EXERCISE DIRECTIONS: Can you render every line of the material below as a JSON list of strings, one string per line, with blank lines and the pictures left out?

DATA EXTRACT:
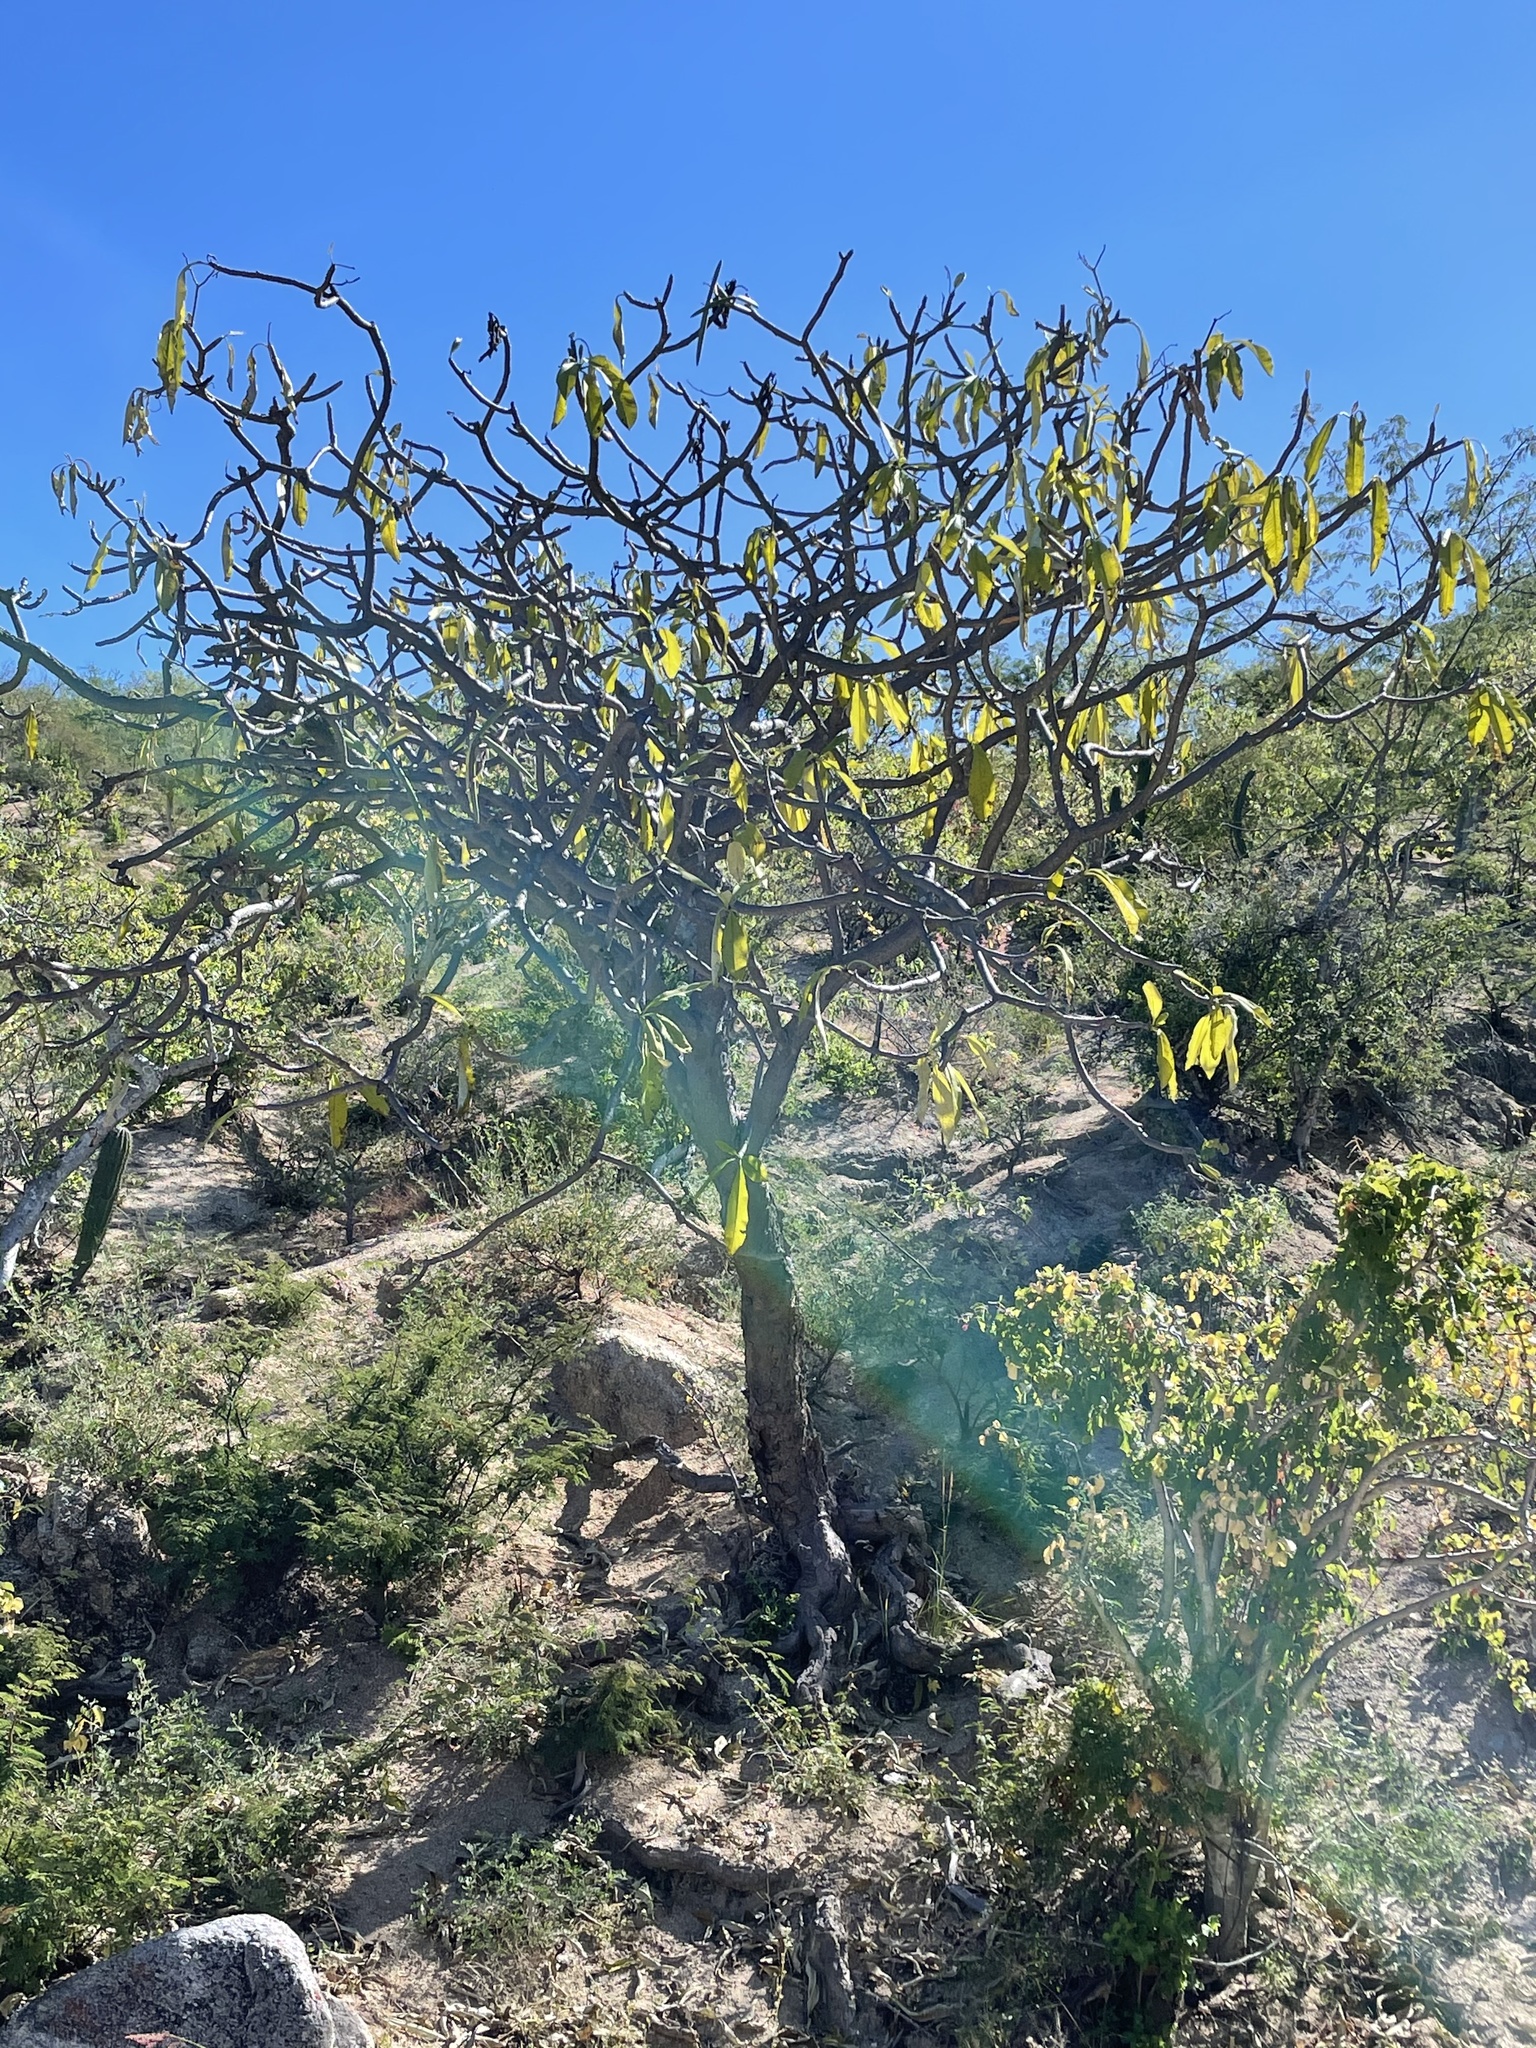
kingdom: Plantae
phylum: Tracheophyta
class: Magnoliopsida
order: Gentianales
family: Apocynaceae
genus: Plumeria
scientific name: Plumeria rubra
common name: Pagoda-tree
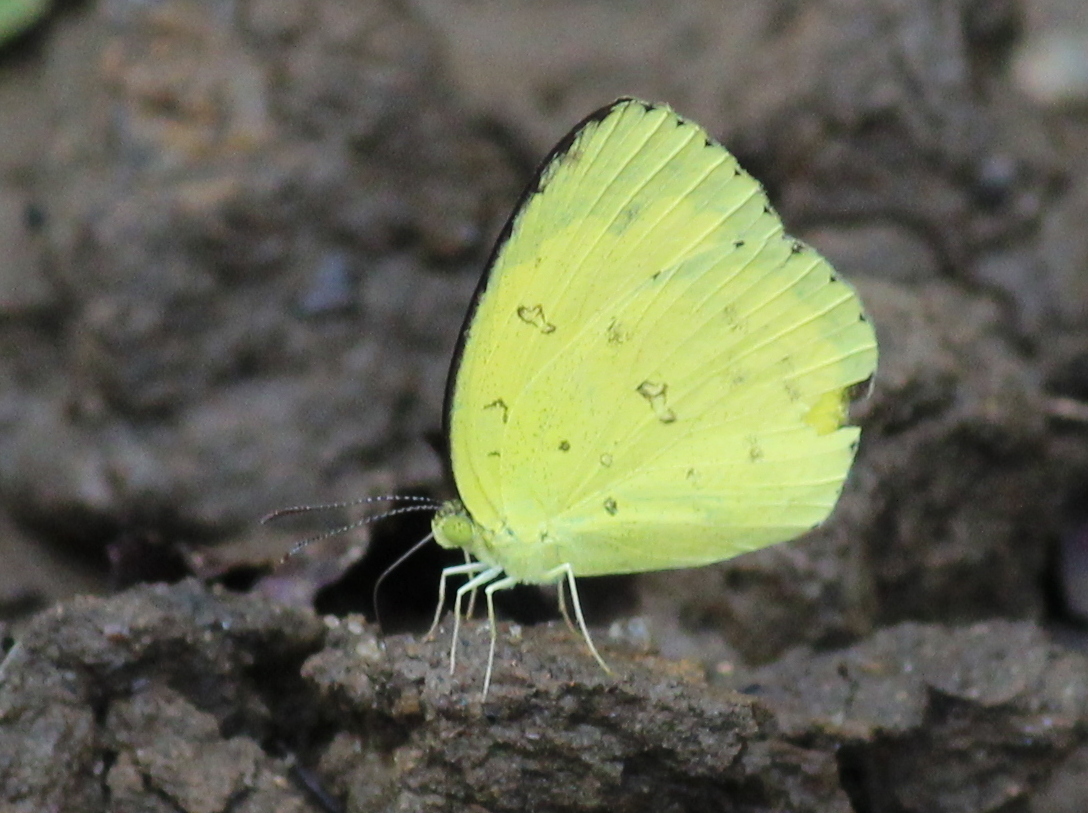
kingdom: Animalia
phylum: Arthropoda
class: Insecta
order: Lepidoptera
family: Pieridae
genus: Eurema
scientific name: Eurema hecabe
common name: Pale grass yellow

COMPLETED TASK:
[
  "kingdom: Plantae",
  "phylum: Tracheophyta",
  "class: Magnoliopsida",
  "order: Gentianales",
  "family: Apocynaceae",
  "genus: Plumeria",
  "scientific name: Plumeria rubra",
  "common name: Pagoda-tree",
  "kingdom: Animalia",
  "phylum: Arthropoda",
  "class: Insecta",
  "order: Lepidoptera",
  "family: Pieridae",
  "genus: Eurema",
  "scientific name: Eurema hecabe",
  "common name: Pale grass yellow"
]